DATA FOR PROCESSING »

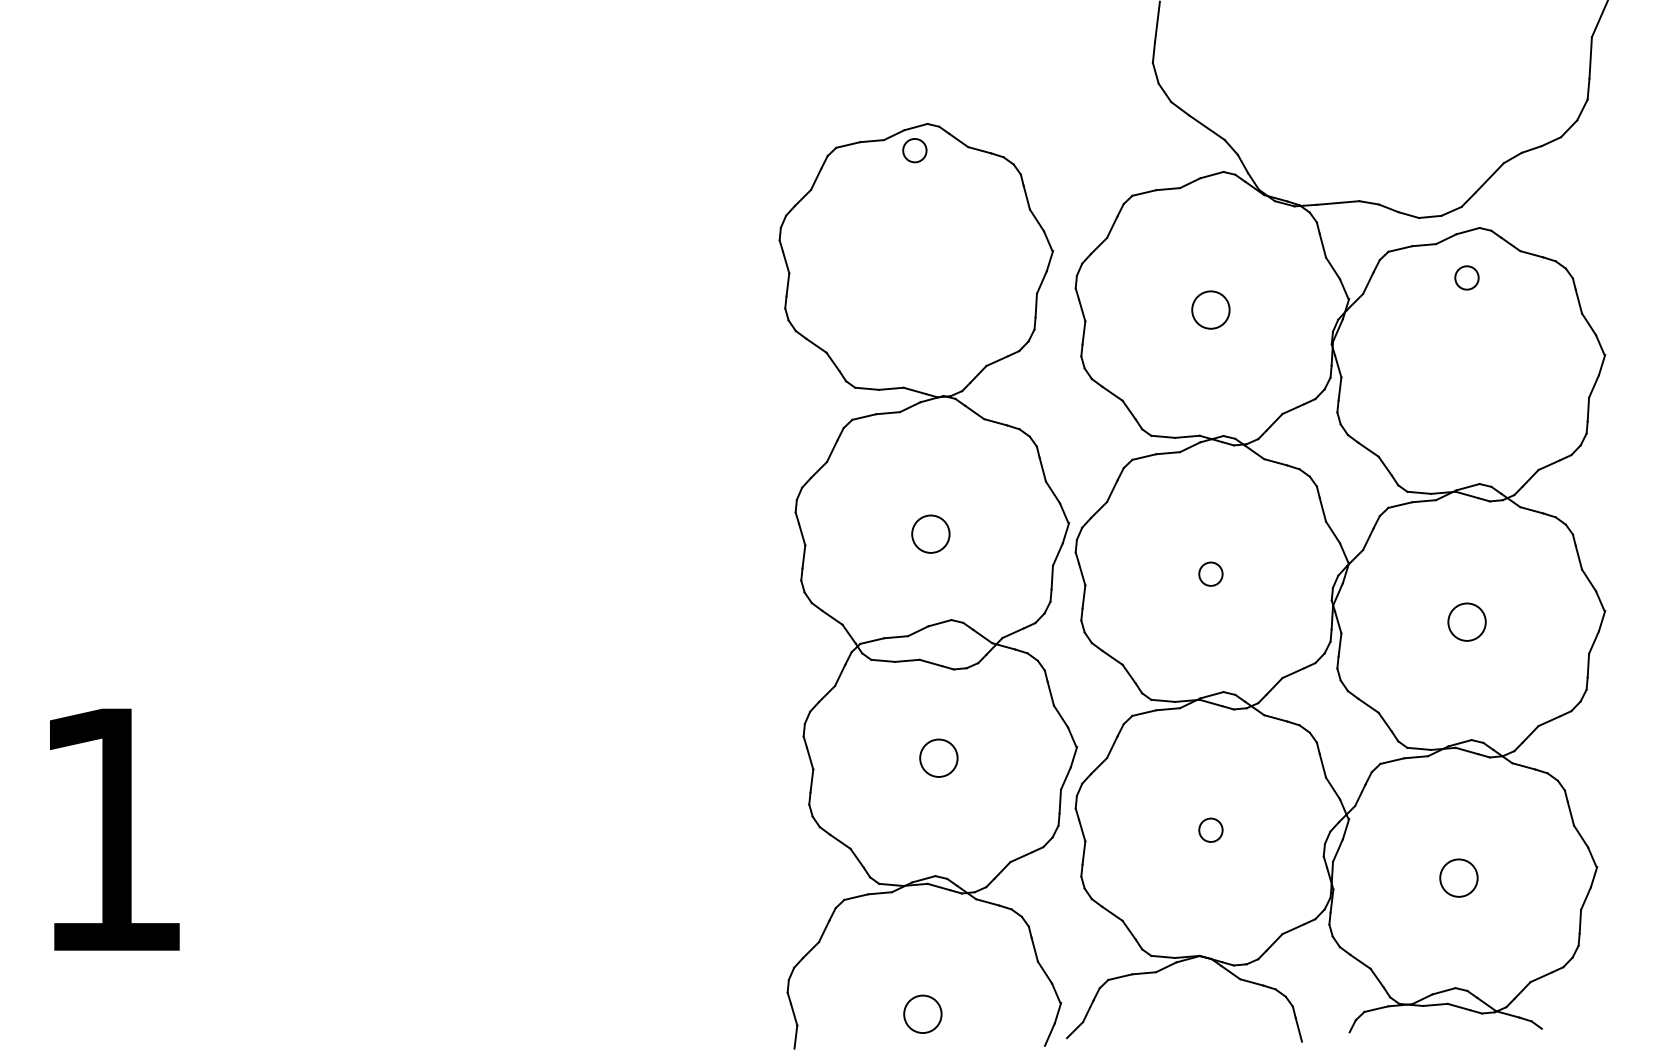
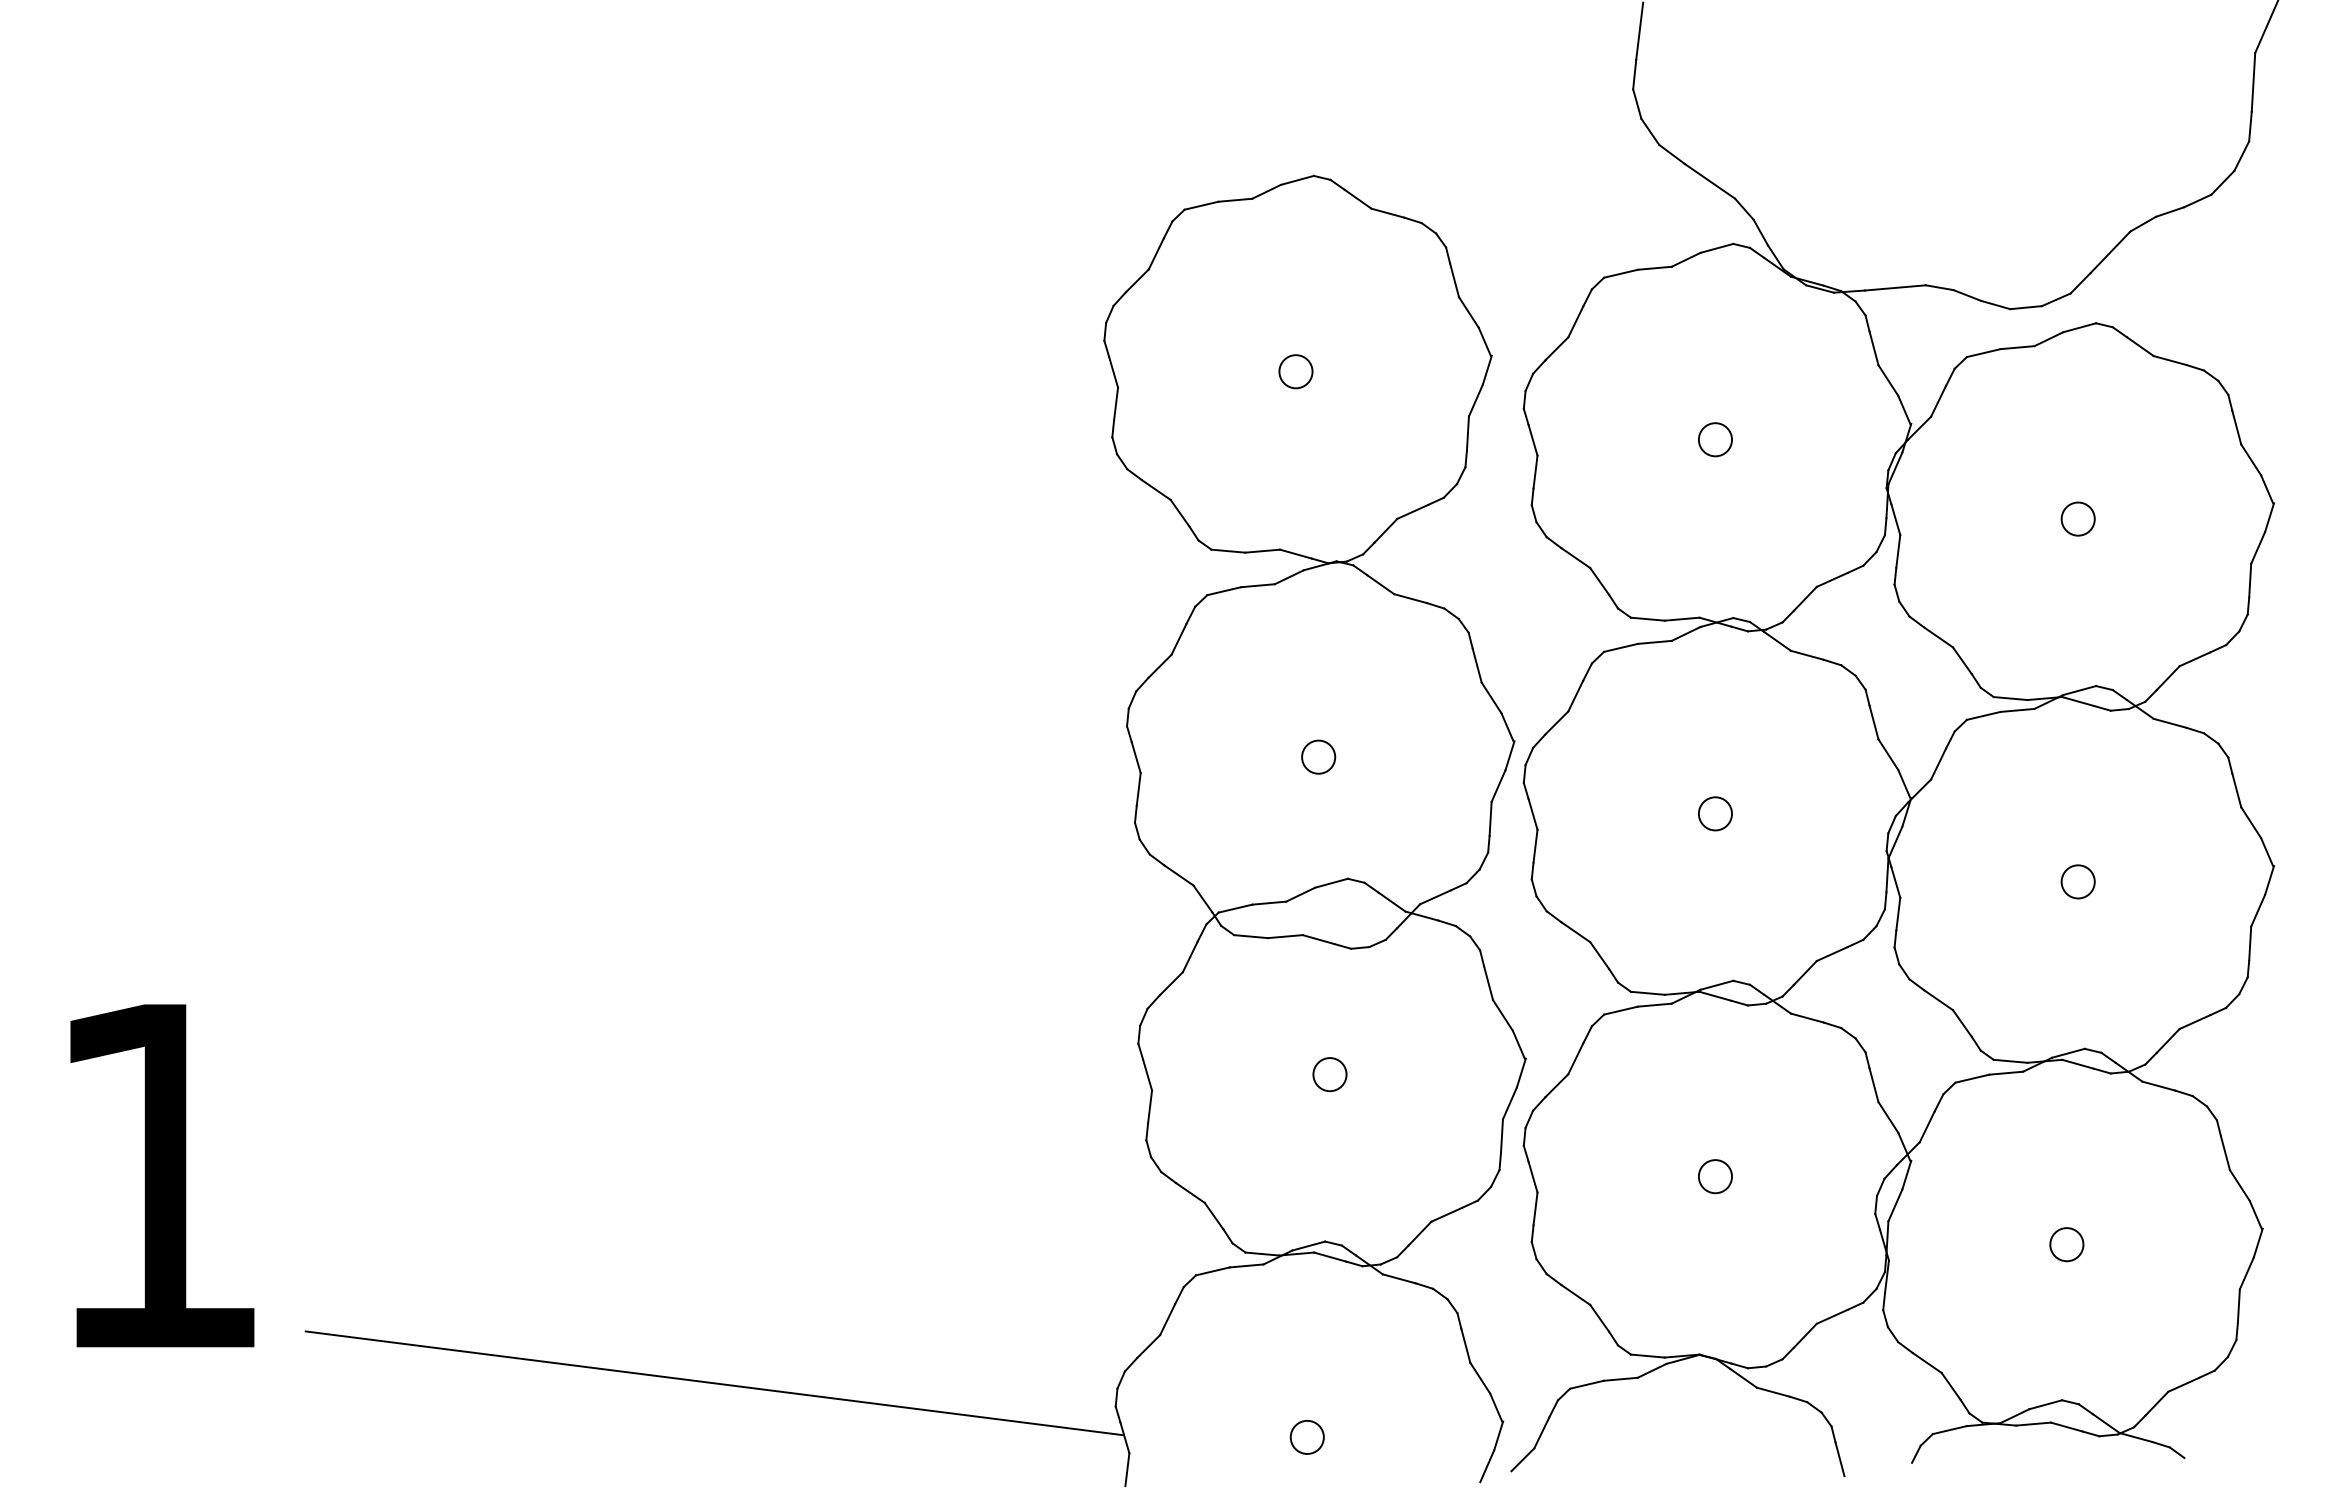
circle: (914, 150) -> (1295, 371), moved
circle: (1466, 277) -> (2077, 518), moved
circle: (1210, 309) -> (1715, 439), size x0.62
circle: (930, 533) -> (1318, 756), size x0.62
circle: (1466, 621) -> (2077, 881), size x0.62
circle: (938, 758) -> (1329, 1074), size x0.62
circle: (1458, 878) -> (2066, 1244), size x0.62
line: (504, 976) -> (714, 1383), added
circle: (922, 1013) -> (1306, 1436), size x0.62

--

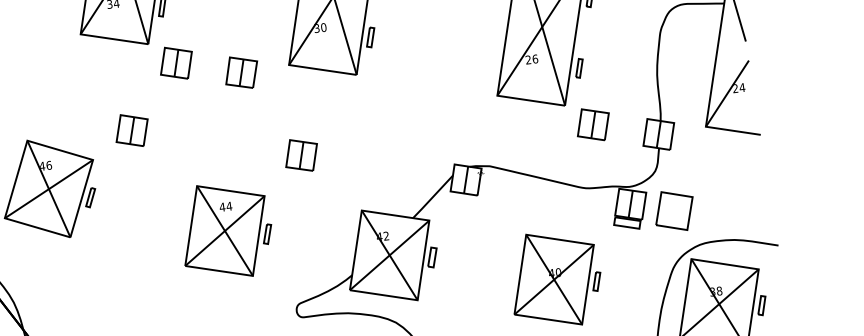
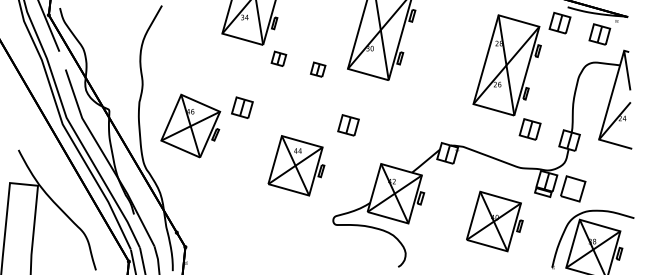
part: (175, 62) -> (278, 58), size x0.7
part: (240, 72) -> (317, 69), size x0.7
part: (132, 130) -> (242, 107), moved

REQUIRED WORK » State the count of lines in the preceding listing that include the string "moved". No other words belong in the answer.

RESPONSE AREA » 3